Document extract -
* * *

12. The tool holding device according to claim 11, further comprising a support structure, wherein each oscillator bearing of the first oscillation mechanism and second oscillation mechanism is mounted in a separate casing that is part of a corresponding tool holder, whereby each casing is connected to the motion link of the firstand second oscillation mechanism, respectively, wherein the support structure is connected to the casing of the first oscillation mechanism and wherein the second oscillation mechanism is attached to the support structure.
13. The tool holding device according to claim 11, wherein longitudinal directions of the pulse spindles of the first oscillation mechanism and second oscillation mechanism are oriented parallel to one another.
14. The tool holding device according to claim 11, wherein the angle between the first vibration direction and the second vibration direction is chosen to be 90 degrees and thus perpendicular.
15. The tool holding device according to claim 11, further comprising a gearing, wherein the pulse spindles of the first oscillation mechanism and the second oscillation mechanism, respectively, are interconnected with one another via the gearing.
16. A lathe or turning machine comprising a tool holding device according to claim 1.
17. The tool holding device according to claim 1, wherein the tool holder is mounted in the housing by four motion links.
18. The tool holding device according to claim 4, wherein the motion links are membranes that can oscillate.

* * *

Material provided -
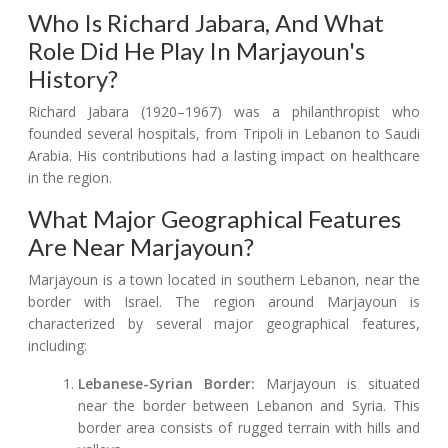
Who Is Richard Jabara, And What
Role Did He Play In Marjayoun's
History?
Richard Jabara (1920–1967) was a philanthropist who
founded several hospitals, from Tripoli in Lebanon to Saudi
Arabia. His contributions had a lasting impact on healthcare
in the region.
What Major Geographical Features
Are Near Marjayoun?
Marjayoun is a town located in southern Lebanon, near the
border with Israel. The region around Marjayoun is
characterized by several major geographical features,
including:
Lebanese-Syrian Border:
Marjayoun is situated
near the border between Lebanon and Syria. This
border area consists of rugged terrain with hills and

* * *

Work request 1 -
Quote the part of the tool holding device claims that opens with the words containing "14. The tool" and closes with "four motion links.".
Work request 2 -
Print the text of every entry that comes after the tool holding device claims word for word, leaving out the pictures.
None of the entries relate to the tool holding device claims.

Answer box 1 -
14. The tool holding device according to claim 11, wherein the angle between the first vibration direction and the second vibration direction is chosen to be 90 degrees and thus perpendicular.
15. The tool holding device according to claim 11, further comprising a gearing, wherein the pulse spindles of the first oscillation mechanism and the second oscillation mechanism, respectively, are interconnected with one another via the gearing.
16. A lathe or turning machine comprising a tool holding device according to claim 1.
17. The tool holding device according to claim 1, wherein the tool holder is mounted in the housing by four motion links.

Answer box 2 -
Who Is Richard Jabara, And What
Role Did He Play In Marjayoun's
History?
Richard Jabara (1920–1967) was a philanthropist who
founded several hospitals, from Tripoli in Lebanon to Saudi
Arabia. His contributions had a lasting impact on healthcare
in the region.
What Major Geographical Features
Are Near Marjayoun?
Marjayoun is a town located in southern Lebanon, near the
border with Israel. The region around Marjayoun is
characterized by several major geographical features,
including:
Lebanese-Syrian Border:
Marjayoun is situated
near the border between Lebanon and Syria. This
border area consists of rugged terrain with hills and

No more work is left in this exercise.